Description of the task => Review the listing and copy each line that holds the word "pixel".

----- Provided records

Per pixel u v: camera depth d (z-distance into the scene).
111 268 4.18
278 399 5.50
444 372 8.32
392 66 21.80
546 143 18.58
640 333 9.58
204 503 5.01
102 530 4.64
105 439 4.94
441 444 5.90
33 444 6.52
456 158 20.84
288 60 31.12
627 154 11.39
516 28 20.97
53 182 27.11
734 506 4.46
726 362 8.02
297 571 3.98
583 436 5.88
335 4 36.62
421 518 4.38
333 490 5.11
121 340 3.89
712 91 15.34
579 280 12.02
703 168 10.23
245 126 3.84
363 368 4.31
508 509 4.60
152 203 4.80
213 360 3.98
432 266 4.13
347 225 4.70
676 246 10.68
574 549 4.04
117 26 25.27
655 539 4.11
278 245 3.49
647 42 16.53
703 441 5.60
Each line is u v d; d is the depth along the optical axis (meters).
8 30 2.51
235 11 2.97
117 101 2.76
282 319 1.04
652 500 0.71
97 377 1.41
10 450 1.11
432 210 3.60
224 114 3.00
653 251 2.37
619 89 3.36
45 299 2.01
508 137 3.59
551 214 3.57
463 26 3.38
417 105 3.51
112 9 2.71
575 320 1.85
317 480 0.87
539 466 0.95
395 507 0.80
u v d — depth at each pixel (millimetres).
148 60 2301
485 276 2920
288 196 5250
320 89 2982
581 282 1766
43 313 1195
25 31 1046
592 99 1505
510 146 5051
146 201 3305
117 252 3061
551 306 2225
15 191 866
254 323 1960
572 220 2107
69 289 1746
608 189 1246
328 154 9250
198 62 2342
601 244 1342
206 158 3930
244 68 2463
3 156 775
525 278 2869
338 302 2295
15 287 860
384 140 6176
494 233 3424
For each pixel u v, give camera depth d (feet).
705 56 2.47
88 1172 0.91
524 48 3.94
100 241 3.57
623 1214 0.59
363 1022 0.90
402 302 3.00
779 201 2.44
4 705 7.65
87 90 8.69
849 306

----------

Answer below =>
Per pixel u v: camera depth d (z-distance into the scene).
u v d — depth at each pixel (millimetres).
For each pixel u v, give camera depth d (feet).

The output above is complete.